• _YOUR TASKS_:
[1] Which acronyms does the TiSpark post spell out in full, and what does each one stand for?
[2] Can you summarize the TiSpark post in two sentences?

• _EXCERPTED PASSAGE_:
Start of Block

Author: Shawn Ma is a Tech Lead at PingCAP in the OLAP team. Previously, he was Tech Lead at Netease and Quantcast. He received his Masters in Computer Science from University of California–Irvine.
When we released TiDB 2.0 in April, part of that announcement also included the release of TiSpark 1.0–an integral part of the TiDB platform that makes complex analytics on “fresh” transactional data possible. Since then, many people in the TiDB community have been asking for more information about TiSpark. In this post, I will explain the motivation, inner workings, and future roadmap of this project.
The motivation behind building TiSpark was to enable real-time analytics on TiDB without the delay and challenges of ETL. Extract, transform, and load (ETL)–a process to extract data from operational databases, transform that data, then load it into a database designed to supporting analytics–has been one of the most complex, tedious, error-prone, and therefore disliked tasks for many data engineers. However, it was a necessary evil to make data useful, because there hasn’t been good solutions on the market to render ETL obsolete–until now.
With the emergence of open-source database solutions like TiDB, the promise of a hybrid transactional and analytical processing (HTAP) architecture, a term first coined by Gartner, is fast becoming a reality. Whether you subscribe to HTAP or other similar terms, like hybrid operational and analytical workloads (HOAP) (by 451 Research) or “Translytical” (by Forrester), it’s clear that the industry is calling for an end to the separation of the online transactional processing (OLTP) and online analytical processing (OLAP). No one wants to deal with ETL anymore.

End of Block

• _DATA SECTION_:
Start of Block

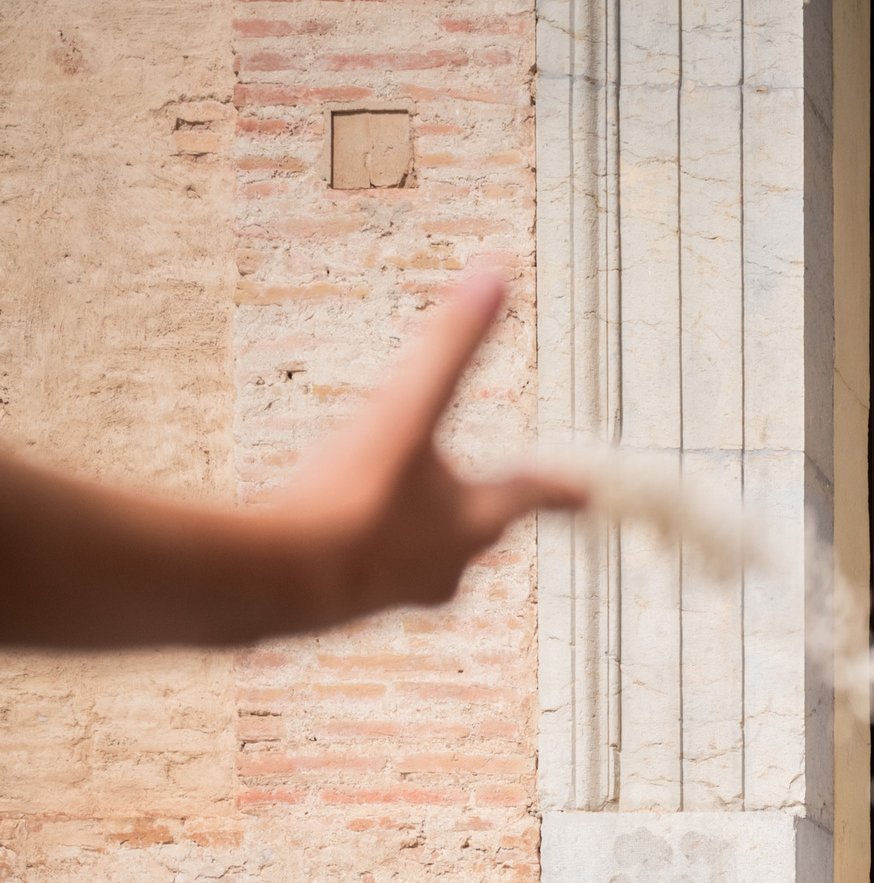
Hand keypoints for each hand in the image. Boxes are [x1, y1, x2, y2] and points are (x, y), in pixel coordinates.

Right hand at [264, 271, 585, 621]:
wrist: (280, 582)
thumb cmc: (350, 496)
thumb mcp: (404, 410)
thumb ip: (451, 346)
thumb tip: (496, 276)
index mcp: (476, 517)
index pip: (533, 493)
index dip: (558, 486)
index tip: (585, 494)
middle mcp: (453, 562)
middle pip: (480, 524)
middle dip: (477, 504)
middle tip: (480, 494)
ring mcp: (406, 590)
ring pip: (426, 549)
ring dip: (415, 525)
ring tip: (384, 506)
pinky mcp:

End of Block
Start of Block

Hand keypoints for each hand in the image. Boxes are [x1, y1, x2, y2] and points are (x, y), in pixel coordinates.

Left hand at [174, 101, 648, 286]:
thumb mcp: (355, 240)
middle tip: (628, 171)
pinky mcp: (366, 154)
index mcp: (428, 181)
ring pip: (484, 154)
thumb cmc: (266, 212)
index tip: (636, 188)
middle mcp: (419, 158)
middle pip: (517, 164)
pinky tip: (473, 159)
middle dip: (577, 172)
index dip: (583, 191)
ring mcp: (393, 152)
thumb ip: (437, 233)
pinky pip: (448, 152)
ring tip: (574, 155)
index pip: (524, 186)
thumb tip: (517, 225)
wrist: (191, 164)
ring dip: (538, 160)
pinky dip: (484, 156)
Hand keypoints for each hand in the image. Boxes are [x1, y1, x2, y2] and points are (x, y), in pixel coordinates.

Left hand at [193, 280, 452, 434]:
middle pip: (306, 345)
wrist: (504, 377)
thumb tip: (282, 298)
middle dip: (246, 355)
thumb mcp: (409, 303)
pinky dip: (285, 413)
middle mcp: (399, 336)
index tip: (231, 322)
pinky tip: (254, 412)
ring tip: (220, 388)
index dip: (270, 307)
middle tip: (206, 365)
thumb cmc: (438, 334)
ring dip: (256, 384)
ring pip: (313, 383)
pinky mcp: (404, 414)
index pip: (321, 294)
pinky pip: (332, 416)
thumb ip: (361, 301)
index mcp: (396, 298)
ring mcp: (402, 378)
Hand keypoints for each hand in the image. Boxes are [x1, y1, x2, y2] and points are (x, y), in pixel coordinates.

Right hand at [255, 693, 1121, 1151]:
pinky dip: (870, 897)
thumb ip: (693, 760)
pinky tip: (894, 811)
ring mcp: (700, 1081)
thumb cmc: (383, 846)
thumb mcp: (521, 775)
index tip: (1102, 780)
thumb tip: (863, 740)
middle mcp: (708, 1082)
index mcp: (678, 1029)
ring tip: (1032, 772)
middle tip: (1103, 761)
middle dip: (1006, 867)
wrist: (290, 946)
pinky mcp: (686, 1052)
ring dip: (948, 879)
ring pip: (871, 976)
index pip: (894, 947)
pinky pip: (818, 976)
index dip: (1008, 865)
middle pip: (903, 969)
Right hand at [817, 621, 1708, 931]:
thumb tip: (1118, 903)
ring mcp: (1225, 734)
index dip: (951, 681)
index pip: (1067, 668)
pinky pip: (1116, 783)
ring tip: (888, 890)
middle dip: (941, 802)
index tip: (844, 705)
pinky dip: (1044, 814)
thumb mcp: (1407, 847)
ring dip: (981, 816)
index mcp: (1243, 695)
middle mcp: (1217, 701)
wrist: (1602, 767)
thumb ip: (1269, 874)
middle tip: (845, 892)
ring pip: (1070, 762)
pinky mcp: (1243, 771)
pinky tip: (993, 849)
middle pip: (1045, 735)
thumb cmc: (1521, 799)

End of Block
Start of Block

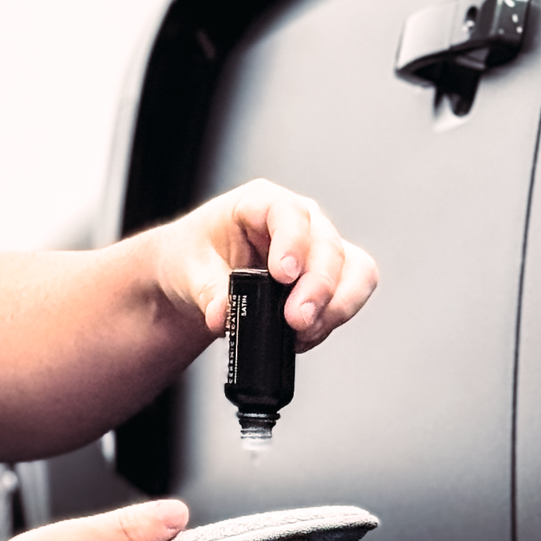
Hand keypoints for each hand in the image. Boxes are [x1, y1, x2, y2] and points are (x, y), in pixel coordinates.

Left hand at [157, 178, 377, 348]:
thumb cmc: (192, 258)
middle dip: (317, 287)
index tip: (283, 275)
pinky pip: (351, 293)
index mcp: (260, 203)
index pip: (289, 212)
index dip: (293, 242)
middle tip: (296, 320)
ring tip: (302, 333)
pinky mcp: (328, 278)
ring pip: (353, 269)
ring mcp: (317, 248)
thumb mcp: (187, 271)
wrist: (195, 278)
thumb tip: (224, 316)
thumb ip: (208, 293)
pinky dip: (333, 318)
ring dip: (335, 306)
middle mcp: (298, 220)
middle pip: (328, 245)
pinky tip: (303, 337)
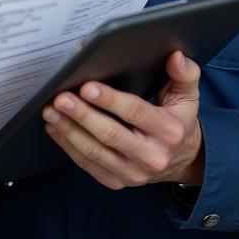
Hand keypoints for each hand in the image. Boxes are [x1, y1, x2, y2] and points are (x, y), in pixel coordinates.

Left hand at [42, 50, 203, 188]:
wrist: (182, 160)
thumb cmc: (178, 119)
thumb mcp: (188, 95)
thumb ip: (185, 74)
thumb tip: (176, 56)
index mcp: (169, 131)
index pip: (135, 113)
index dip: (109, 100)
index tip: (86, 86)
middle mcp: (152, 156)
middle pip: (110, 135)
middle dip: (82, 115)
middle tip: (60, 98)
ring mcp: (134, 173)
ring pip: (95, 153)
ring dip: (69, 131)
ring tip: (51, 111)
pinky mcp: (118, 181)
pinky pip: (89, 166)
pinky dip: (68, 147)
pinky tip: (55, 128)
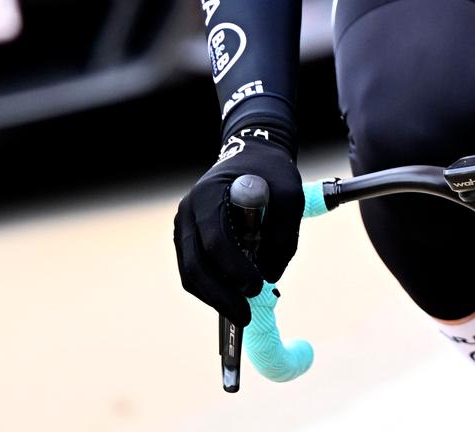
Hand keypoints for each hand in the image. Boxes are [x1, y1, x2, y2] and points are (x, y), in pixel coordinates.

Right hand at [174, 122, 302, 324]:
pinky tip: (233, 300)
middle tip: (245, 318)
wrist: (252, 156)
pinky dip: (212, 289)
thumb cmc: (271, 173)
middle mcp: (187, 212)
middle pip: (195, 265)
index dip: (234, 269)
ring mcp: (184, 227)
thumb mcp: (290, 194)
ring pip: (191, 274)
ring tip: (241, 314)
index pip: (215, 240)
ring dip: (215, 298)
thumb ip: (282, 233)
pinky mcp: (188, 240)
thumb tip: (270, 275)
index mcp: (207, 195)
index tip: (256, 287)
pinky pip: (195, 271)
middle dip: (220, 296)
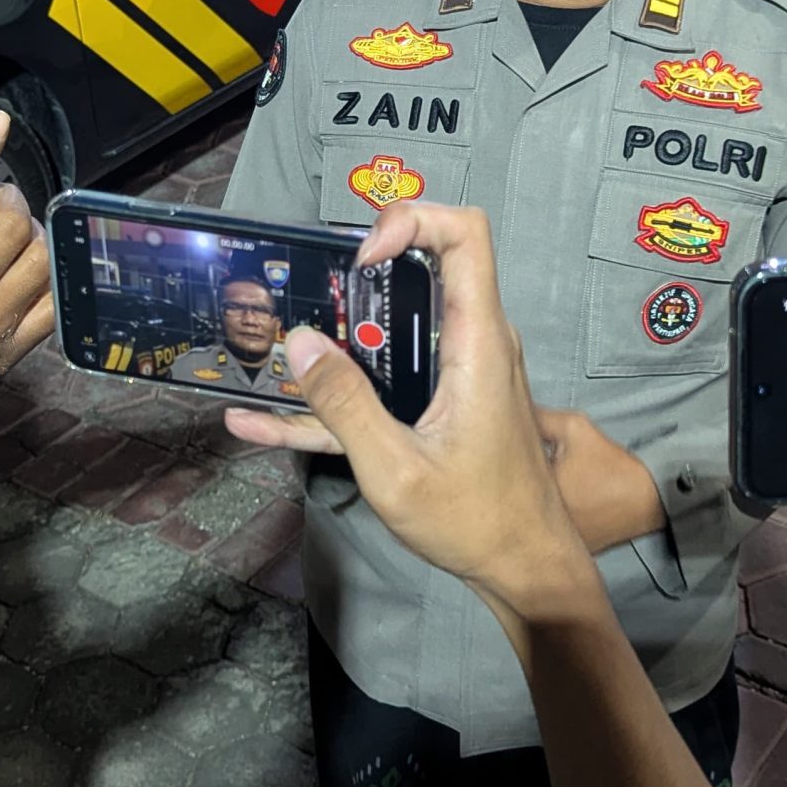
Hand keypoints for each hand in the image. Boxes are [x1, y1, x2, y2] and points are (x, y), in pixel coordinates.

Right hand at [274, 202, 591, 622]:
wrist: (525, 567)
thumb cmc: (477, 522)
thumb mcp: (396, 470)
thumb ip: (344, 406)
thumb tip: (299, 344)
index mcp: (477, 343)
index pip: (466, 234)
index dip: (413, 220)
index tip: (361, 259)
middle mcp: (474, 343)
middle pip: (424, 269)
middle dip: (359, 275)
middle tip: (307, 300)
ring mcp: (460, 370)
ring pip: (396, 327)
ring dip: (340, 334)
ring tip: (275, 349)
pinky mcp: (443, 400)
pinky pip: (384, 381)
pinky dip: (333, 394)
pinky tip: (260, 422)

End of Block

• _EXPECTED OUTPUTS_:
[1]
- ETL: extract, transform, and load
- HTAP: hybrid transactional and analytical processing
- HOAP: hybrid operational and analytical workloads
- OLTP: online transactional processing
- OLAP: online analytical processing

[2] TiSpark 1.0 was released along with TiDB 2.0 in April as part of the TiDB platform, and it was built to enable real-time analytics on fresh transactional data without the delay and challenges of ETL. ETL has long been a tedious, error-prone, but necessary task, and as open-source solutions like TiDB make HTAP a reality, the industry is calling for an end to the separation of OLTP and OLAP.